# FS/FT: 3 Large Tiger Tilapia



## babbar32 (Jan 18, 2012)

Hi, I got 3 Large Tiger/Buttikoferi Tilapia black with grey stripes..12 inches each. Asking 60$ for all 3 or 20$ each or trade for large cichlids, great looking fish just not working out with the rest of my fish...Please pm me for more info.

Thanks
Ray


----------



## dsouthworth (Nov 21, 2011)

pics will help


----------



## babbar32 (Jan 18, 2012)

posted a pic


----------



## babbar32 (Jan 18, 2012)

bump...trades all 3 for any nice large freshwater fish or first 60$ takes em.


----------



## babbar32 (Jan 18, 2012)

bump......


----------



## babbar32 (Jan 18, 2012)

someone please help me find a new home for these monsters!! Trades accepted just lemme know what you got.


----------



## babbar32 (Jan 18, 2012)

to the top....


----------



## King-eL (Apr 21, 2010)

You accept a large 2 feet long marble sailfin catfish for a trade?


----------



## babbar32 (Jan 18, 2012)

Pm sent.....


----------



## babbar32 (Jan 18, 2012)

bump.........


----------



## Nicole (Nov 21, 2011)

Just out of curiosity..are these the same tilapia I see at grocery stores?


----------



## babbar32 (Jan 18, 2012)

PSpades said:


> Just out of curiosity..are these the same tilapia I see at grocery stores?

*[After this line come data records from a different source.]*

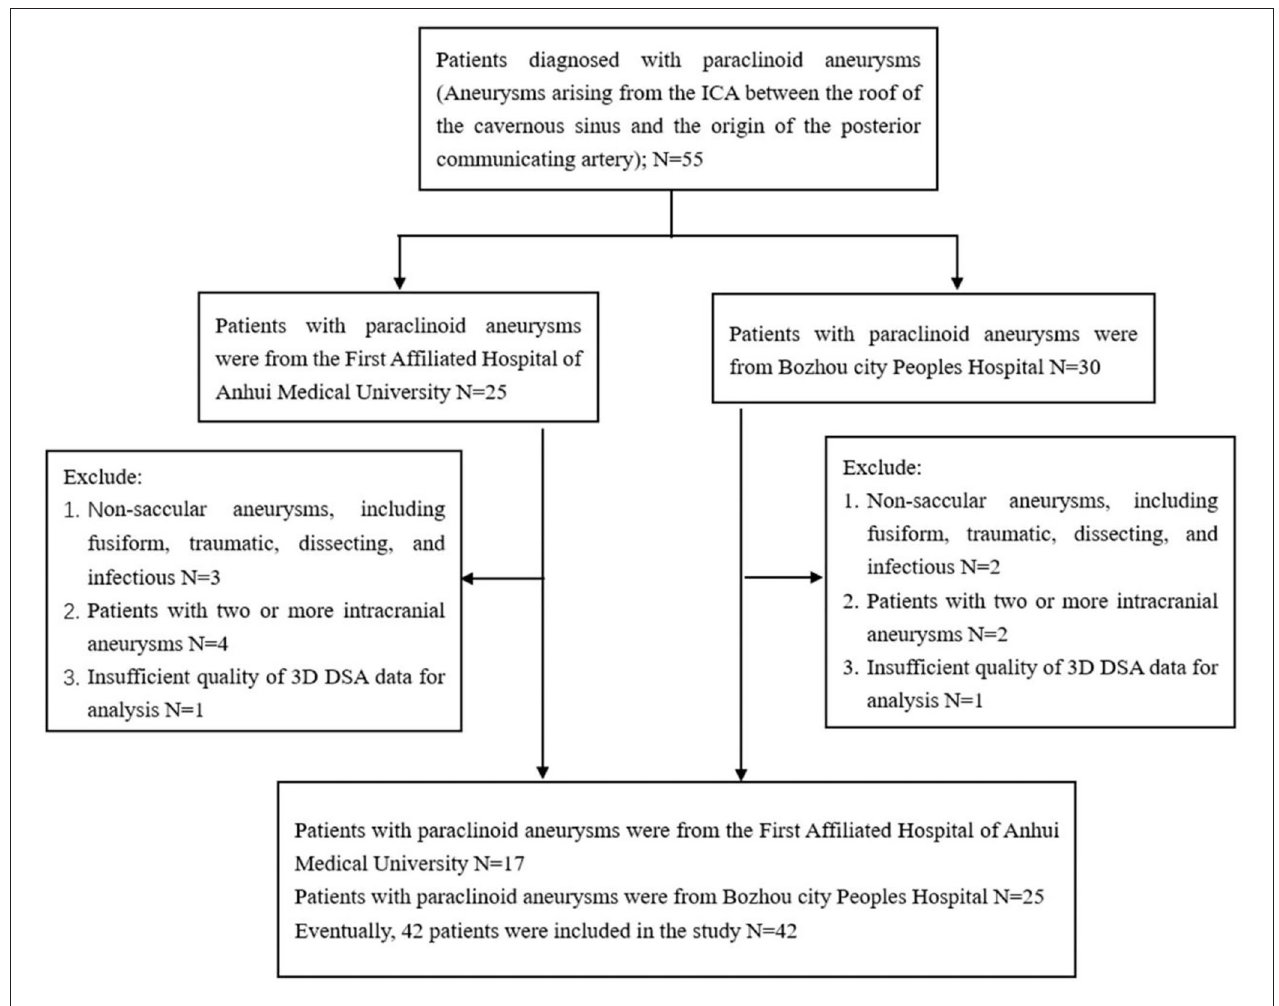
FIGURE 1 | The flow chart of paraclinoid aneurysms participant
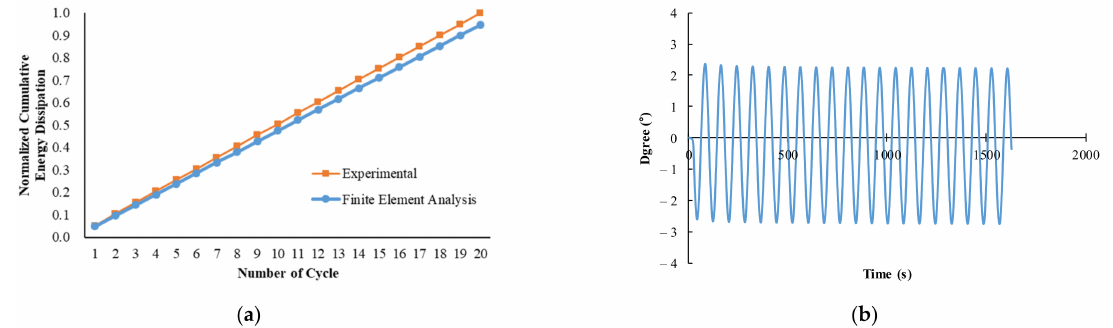
Figure 6. Energy and deformation angle change of the elbow system: ( a ) normalized energy dissipa- tion; ( b ) deformation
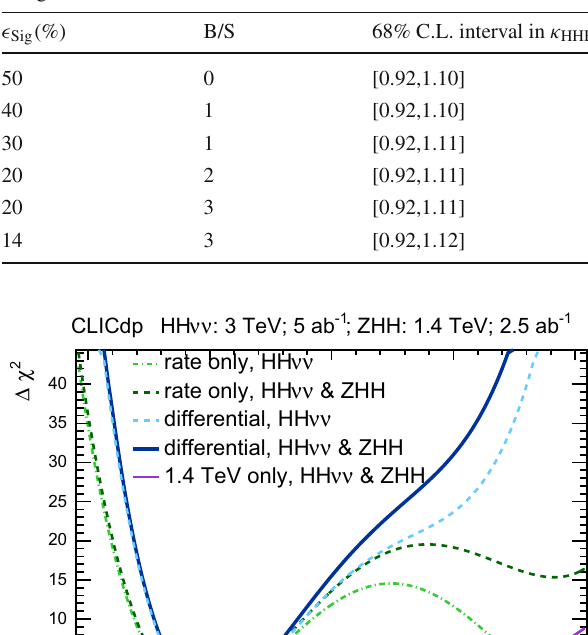
Table 8 Constraints on κ HHH in dependence on the assumptions for the performance of the ZHH analysis at 1.4TeV. The signal efficiency (cid:14) Sig and the ratio of selected events from background to signal, B/S, are varied. To obtain these constraints, the ZHH measurement is combined withthefullsimulationresultsfromtheHH ν ¯ ν analysesat1.4and3TeV, using differential information for HH ν ¯ ν at 3TeV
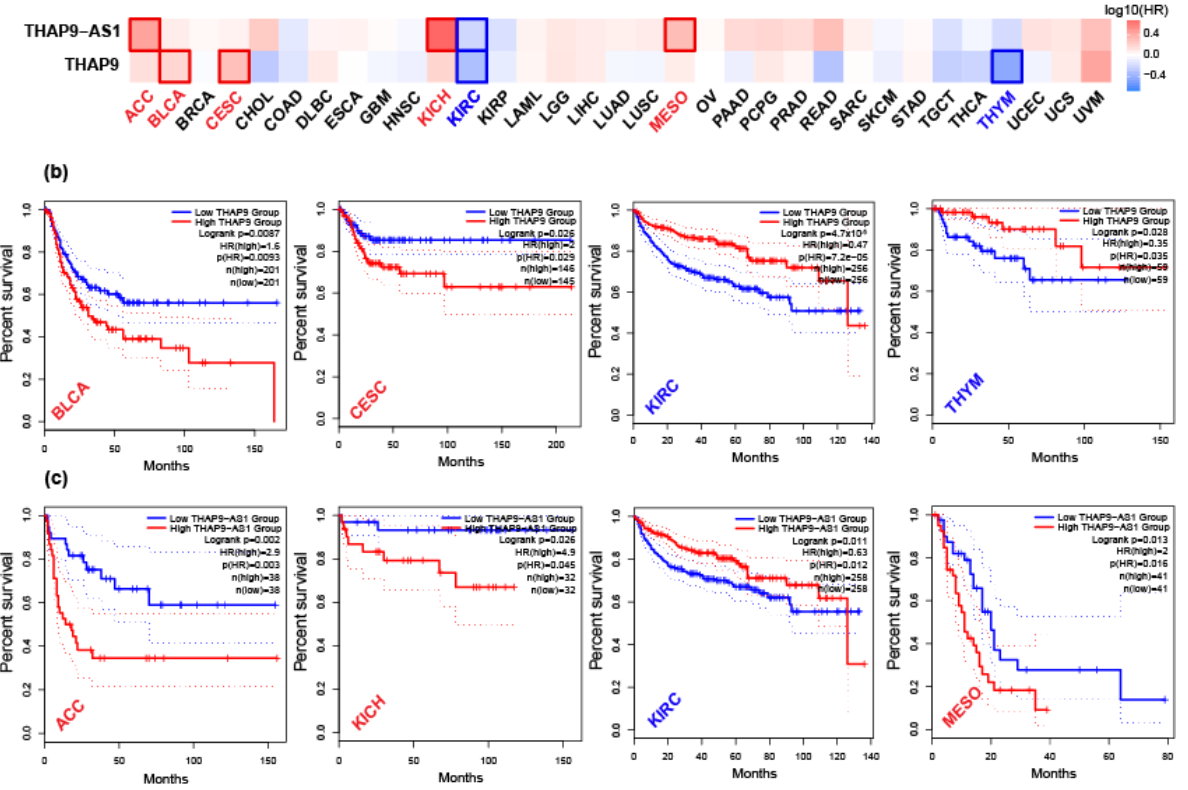
Figure 8. Disease-free survival analysis using GEPIA2. ( a ) The relationship between THAP9 and THAP9-AS1 gene expression and the disease-free survival prognosis of cancers in TCGA. The median was selected as a threshold for separating high-expression and low-expression cohorts. The red and blue blocks represent higher and lower risks, respectively, with an increase in the gene expression. The bounding boxes depict the significant ( p < 0.05) unfavorable and favorable results,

Nope, these are the ones sold at pet stores and there lines/stripes look really nice too.


----------



## mcrocker (May 29, 2010)

Full name would be useful in making the sale... Are these tilapia buttikoferi?


----------



## Rastapus (Apr 21, 2010)

Yes they are, commonly sold as Tiger Tilapia, not found in grocery stores.


----------



## babbar32 (Jan 18, 2012)

Corrected it to buttikoferi tilapia in the ad..it would be great if one of the mods could change the title for me into FS/FT: 3 Large Tiger Tilapia


----------



## babbar32 (Jan 18, 2012)

bummp.....


----------



## babbar32 (Jan 18, 2012)

bump.....let me know what you got for trade!


----------



## babbar32 (Jan 18, 2012)

bump......


----------



## babbar32 (Jan 18, 2012)

30$ for all 3 of them!! bump


----------



## babbar32 (Jan 18, 2012)

bump...2 Left take them both for 20$


----------



## babbar32 (Jan 18, 2012)

bump both for 20$ only!!!!!


----------



## babbar32 (Jan 18, 2012)

bump..please help me find a good home for these beautiful fish, only for 20$$


----------



## macframalama (Apr 17, 2012)

there sweet fish , ship em to the island and im interested. $50?


----------



## babbar32 (Jan 18, 2012)

sorry 'bout that I got no experience with shipping fish...bump 20$ takes them.


----------



## babbar32 (Jan 18, 2012)

bump.......


----------